Officials in the Former Yugoslav Republic of Macedonia have announced they will no longer allow refugees and asylum seekers through the country’s borders.
The decision leaves about 14,000 people stranded along the Greek side of its border with Macedonia.
It is the sound of refugees and asylum seekers protesting the latest move by the Former Yugoslav Republic of Macedonia at a camp on the Greek-Macedonia border.
Macedonia has decided to completely seal off its border, effectively meaning the route through the Balkans used to reach northern Europe is closed.
Macedonia had been allowing small numbers of Syrians and Iraqis through its border.
But it says it is stopping doing even that after neighbouring Slovenia, Serbia and Croatia tightened their policies.

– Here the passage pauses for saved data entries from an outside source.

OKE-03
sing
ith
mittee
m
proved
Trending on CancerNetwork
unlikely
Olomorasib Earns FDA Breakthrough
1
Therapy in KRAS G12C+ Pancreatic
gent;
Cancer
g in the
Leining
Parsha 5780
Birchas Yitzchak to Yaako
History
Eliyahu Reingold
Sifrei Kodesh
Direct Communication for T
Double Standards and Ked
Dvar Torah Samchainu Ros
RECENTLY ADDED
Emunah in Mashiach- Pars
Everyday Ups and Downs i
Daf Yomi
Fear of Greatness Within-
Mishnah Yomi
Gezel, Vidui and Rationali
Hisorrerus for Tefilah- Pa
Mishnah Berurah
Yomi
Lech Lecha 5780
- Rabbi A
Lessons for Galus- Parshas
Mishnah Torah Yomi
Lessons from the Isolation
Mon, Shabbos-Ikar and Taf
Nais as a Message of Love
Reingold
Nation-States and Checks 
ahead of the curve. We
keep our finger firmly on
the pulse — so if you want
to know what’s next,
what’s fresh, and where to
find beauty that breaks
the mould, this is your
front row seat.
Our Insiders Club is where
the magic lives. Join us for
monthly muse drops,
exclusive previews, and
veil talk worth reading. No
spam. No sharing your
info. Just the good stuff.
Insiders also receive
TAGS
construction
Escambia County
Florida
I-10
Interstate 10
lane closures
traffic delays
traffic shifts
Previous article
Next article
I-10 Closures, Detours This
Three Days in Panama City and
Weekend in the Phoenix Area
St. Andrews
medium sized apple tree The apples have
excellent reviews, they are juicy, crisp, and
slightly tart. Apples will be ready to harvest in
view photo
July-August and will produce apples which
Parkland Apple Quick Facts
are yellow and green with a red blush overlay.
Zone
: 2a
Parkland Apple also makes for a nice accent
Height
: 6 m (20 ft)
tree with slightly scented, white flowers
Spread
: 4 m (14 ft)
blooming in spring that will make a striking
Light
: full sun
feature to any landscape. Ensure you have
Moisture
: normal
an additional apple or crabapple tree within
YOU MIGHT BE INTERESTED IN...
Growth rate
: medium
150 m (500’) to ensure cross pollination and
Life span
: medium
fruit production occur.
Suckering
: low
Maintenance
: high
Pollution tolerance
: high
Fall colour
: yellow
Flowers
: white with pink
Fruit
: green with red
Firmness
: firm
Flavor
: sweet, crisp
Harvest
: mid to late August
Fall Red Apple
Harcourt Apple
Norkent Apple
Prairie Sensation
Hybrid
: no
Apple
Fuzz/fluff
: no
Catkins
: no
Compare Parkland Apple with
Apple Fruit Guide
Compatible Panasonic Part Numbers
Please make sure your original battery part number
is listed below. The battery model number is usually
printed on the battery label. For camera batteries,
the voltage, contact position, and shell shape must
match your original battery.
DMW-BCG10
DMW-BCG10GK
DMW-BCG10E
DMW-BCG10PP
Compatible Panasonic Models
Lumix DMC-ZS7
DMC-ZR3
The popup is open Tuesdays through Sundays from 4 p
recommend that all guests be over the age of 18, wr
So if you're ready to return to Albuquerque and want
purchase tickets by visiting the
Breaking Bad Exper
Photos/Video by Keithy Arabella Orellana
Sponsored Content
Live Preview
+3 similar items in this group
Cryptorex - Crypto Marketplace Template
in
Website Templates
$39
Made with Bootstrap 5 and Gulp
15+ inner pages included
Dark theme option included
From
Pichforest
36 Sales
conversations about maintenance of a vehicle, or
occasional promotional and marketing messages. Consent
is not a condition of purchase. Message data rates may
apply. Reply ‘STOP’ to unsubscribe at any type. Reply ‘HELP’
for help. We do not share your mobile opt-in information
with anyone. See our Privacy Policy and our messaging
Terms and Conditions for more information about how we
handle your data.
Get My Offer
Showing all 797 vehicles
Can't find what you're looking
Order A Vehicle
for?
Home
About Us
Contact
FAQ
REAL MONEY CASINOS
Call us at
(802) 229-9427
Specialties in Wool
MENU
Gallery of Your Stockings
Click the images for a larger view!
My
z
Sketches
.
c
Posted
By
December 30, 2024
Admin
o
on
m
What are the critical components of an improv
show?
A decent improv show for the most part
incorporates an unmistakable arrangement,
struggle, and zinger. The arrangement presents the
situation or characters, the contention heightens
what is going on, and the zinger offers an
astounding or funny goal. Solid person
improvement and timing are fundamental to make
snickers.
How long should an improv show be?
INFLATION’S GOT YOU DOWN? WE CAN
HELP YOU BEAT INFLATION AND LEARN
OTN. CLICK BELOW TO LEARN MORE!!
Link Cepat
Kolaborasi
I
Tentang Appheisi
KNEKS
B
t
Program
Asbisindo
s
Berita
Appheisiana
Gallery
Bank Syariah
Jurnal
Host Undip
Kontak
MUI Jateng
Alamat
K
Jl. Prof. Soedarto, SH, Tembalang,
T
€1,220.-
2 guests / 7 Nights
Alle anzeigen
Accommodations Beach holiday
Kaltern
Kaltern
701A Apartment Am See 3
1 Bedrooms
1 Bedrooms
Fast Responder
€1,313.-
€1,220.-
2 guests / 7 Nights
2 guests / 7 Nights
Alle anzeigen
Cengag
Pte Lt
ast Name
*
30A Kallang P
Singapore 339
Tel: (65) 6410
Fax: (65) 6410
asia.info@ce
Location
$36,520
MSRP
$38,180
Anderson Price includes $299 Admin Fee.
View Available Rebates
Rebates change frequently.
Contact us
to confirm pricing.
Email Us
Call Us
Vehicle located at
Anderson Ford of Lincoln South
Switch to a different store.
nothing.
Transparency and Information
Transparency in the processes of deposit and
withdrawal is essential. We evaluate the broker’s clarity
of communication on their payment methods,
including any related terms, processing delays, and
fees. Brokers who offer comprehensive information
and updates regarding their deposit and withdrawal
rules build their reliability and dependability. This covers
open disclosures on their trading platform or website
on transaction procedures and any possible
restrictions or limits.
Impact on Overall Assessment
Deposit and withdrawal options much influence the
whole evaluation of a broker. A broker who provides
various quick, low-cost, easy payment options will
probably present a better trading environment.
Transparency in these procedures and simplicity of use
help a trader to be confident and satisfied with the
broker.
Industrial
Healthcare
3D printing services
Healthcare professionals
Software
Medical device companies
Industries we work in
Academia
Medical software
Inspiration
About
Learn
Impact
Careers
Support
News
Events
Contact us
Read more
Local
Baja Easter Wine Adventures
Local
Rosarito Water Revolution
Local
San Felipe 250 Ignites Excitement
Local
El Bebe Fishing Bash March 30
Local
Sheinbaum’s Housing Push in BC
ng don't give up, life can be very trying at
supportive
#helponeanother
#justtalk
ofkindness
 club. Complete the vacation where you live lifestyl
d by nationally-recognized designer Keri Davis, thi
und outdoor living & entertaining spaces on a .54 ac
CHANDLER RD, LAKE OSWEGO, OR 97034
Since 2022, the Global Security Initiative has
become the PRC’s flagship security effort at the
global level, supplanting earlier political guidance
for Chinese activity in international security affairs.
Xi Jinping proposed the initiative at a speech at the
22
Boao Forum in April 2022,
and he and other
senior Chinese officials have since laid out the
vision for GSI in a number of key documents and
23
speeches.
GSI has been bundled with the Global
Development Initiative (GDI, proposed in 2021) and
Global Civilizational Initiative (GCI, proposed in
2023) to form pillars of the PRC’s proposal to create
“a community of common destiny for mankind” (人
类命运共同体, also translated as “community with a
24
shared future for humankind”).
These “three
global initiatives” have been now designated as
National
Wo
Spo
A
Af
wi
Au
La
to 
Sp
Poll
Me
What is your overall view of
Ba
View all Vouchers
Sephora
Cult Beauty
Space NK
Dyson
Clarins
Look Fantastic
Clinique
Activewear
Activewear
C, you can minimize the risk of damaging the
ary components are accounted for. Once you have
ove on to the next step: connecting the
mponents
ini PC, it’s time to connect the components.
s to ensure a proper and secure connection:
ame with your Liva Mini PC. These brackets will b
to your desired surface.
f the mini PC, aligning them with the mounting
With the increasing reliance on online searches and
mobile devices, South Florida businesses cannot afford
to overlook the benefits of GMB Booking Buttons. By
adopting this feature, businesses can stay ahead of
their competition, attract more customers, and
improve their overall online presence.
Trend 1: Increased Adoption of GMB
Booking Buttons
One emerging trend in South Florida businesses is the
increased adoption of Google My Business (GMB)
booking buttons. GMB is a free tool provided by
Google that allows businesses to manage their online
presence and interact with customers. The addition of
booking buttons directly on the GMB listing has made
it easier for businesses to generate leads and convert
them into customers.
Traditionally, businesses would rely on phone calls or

These men waiting at the camp along the Greek-Macedonian border have expressed their frustration:
(First:) “We want to go to Germany or Sweden or Holland. No problem. We want open the border.” (Second:) “I feel sick of this, so tired and bored of this, just waiting for nothing. I wait and wait and wait, and then there is nothing. I know that there is nothing at the end, but I’m waiting.”
The Balkan countries were given the go ahead to put restrictions in place following a European Union summit with Turkey earlier in the week.
But the United Nations and human-rights groups have warned a provisional deal between EU and Turkey could be illegal.
Under the proposed measures, the bloc would send refugees and migrants back to Turkey in exchange for giving Turkey political and financial rewards.
The UN High Commissioner for Refugees has expressed concern about the arrangement.
And Amnesty International has called the mass return of people a “death blow to the right to seek asylum.”
International Committee of the Red Cross president Peter Maurer says he shares those concerns.
“The baseline of our concern is that those people who are fleeing violence and persecution need protection, and I think, at the present moment, we don’t know how this plan will unfold, what it exactly means, but, from what we see and what we hear, it is not evident that those who need protection will get protection.”
Mr Maurer says he hopes the deal does not contravene international law.
“Whatever plan states are doing, that the best possible deal is found for those who flee contexts of violence, that they have protection and assistance where they need it. We really need to look at the details and to see that international law, in terms of non-refoulement — not sending back people to places where they face the dangers they were fleeing from — that this is implemented in a strict way.”